One short comment — if you're going to apply words like 'tyranny' and 'despotism' to the US state or system, what labels will be left to describe regimes that actually are despotic or dictatorial?

Aya! Forgive me for not replying to these comments earlier.

@JohnGalt:

Instead, they were sold a bill of goods. The movement has begun to return that merchandise to those who peddled it – the Progressives.

Perhaps, though I do not know if the evidence supports this. To take an easy example – nobody likes the stimulus, but most people like what is inside it. Take a close look at the table at the second link. If that doesn't scare the bejeebuz out of you, I do not know what will. There was not a cause whose spending more than a third thought should be cut!

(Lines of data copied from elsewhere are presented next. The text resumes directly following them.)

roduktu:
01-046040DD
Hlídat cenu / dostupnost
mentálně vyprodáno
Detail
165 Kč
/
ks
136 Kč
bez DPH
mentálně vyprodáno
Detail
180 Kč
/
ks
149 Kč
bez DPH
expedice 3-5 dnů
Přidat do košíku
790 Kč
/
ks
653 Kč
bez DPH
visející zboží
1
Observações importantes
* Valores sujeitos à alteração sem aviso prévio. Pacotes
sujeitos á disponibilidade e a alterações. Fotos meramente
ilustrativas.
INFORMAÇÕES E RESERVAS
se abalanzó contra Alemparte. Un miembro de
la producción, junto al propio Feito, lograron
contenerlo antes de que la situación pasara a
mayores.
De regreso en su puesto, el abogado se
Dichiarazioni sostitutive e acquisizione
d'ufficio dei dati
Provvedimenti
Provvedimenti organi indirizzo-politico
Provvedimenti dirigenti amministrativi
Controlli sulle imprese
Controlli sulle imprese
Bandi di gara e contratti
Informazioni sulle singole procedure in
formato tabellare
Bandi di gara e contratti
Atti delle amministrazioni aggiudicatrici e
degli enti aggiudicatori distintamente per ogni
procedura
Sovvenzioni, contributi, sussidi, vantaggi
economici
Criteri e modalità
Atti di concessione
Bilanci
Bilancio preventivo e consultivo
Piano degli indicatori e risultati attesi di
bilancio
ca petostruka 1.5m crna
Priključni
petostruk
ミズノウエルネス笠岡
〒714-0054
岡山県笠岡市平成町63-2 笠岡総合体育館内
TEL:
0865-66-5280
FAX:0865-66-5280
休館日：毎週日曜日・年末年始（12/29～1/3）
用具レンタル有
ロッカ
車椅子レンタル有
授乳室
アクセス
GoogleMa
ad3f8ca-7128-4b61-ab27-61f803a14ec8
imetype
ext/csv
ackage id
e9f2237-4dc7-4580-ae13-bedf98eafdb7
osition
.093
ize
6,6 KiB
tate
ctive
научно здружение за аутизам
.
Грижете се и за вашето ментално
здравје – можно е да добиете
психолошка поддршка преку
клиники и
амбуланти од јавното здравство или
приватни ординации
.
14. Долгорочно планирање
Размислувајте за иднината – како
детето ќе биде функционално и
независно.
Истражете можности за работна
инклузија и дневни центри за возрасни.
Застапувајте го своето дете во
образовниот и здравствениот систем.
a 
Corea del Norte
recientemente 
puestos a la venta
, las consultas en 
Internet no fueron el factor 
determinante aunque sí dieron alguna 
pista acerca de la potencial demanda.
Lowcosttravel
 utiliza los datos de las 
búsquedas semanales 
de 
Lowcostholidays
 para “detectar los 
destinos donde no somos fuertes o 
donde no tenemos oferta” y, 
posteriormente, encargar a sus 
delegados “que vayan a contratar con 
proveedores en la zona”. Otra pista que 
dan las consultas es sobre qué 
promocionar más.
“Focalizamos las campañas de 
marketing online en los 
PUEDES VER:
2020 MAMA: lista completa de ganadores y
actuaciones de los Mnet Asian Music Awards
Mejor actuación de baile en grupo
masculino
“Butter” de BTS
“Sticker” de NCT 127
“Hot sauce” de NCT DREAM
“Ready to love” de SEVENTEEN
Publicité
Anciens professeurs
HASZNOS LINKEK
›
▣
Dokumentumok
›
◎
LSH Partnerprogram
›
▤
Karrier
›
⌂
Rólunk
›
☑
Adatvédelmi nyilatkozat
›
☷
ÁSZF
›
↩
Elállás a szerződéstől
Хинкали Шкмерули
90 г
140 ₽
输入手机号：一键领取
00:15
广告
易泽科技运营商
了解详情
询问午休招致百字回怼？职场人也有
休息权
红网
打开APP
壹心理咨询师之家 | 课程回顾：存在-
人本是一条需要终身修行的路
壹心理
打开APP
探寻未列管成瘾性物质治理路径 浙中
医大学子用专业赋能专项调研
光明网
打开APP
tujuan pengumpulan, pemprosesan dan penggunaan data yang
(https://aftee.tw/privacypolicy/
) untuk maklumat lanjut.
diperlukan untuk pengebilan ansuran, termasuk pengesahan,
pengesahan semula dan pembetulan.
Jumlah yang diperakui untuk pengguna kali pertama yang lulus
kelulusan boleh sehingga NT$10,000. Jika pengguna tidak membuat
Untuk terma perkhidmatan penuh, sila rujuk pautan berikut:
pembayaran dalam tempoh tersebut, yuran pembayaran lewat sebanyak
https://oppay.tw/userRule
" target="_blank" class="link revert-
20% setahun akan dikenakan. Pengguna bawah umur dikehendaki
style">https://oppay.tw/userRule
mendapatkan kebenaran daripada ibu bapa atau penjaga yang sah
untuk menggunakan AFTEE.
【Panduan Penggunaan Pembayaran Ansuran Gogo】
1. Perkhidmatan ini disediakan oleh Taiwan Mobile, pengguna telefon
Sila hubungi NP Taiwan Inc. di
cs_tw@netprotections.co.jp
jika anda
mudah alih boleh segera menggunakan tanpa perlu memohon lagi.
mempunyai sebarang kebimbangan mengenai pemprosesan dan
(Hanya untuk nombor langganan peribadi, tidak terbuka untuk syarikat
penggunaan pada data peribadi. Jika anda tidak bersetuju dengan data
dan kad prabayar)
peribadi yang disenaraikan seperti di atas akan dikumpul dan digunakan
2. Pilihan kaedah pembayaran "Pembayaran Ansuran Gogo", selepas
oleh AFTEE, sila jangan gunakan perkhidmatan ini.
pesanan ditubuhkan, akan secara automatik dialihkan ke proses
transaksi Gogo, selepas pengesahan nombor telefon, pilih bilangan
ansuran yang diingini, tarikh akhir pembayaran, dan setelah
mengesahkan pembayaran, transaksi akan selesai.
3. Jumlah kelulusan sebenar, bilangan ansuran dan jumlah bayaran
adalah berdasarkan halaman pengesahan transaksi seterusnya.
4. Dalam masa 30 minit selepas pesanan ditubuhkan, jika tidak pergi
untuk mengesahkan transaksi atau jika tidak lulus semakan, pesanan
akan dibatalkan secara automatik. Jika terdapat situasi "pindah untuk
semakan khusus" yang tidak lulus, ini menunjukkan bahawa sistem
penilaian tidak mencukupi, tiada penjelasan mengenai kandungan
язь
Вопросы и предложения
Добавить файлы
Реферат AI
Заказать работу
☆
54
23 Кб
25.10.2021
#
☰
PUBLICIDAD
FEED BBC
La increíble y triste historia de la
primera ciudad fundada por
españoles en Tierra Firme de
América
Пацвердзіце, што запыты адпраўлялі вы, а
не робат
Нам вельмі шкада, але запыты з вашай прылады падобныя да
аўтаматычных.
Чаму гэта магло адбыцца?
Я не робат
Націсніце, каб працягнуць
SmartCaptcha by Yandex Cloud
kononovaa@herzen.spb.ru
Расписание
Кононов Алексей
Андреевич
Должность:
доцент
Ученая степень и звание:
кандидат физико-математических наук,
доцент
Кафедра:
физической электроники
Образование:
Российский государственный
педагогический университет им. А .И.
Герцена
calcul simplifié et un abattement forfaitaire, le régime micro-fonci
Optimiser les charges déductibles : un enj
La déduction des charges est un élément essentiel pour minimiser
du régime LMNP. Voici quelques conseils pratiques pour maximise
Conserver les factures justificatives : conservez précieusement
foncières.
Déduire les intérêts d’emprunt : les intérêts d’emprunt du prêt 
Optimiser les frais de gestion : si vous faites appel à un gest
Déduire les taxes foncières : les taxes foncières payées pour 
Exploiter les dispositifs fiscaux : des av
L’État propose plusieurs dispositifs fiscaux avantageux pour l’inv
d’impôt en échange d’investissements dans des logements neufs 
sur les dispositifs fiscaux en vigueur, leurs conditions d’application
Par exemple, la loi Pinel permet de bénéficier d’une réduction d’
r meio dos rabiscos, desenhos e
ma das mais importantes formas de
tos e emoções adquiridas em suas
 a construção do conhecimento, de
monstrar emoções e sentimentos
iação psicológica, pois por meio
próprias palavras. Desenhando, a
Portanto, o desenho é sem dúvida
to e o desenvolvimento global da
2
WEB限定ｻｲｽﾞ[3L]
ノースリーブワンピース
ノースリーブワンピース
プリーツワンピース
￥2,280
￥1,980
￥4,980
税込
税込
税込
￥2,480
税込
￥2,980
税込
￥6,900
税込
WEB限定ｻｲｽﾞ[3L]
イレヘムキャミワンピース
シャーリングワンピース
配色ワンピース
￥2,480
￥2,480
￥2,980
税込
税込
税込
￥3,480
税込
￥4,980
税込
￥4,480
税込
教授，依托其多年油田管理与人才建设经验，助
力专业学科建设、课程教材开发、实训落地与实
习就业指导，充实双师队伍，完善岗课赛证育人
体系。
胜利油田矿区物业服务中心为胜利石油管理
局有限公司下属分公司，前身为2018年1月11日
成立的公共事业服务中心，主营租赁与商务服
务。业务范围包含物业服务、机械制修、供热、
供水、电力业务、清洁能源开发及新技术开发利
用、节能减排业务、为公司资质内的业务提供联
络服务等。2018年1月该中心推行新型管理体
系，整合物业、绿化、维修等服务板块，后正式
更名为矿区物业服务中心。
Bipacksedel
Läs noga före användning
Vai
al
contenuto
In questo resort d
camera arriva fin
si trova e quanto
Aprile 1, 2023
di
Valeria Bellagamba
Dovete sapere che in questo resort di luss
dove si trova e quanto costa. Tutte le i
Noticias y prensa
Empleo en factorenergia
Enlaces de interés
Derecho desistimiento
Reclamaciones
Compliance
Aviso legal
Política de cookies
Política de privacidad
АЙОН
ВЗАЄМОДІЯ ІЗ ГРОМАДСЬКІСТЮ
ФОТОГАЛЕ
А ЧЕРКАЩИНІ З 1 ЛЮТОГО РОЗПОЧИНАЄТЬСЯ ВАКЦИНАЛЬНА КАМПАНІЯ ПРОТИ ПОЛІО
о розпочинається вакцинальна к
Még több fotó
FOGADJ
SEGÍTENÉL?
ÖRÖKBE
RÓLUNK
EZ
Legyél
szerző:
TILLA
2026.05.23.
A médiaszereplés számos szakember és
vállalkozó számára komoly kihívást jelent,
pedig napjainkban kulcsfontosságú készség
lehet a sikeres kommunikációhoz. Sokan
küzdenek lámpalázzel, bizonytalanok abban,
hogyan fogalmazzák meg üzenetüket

No, I have little doubt that most Americans still see government as a place to grab a bill of goods.

@LFC:

One short comment — if you're going to apply words like 'tyranny' and 'despotism' to the US state or system, what labels will be left to describe regimes that actually are despotic or dictatorial?

A fair question. I think I will devote an entire post to its answer, actually. You should see it within a week.

Logically, those who most promote the idea of a proposition nation ought to also accept on principle that the rate of immigration would need to neccessarily be limited to the rate of assimilation to the national proposition.

That they don't implies to me that they don't really believe it and are simply using the idea to wage economic warfare.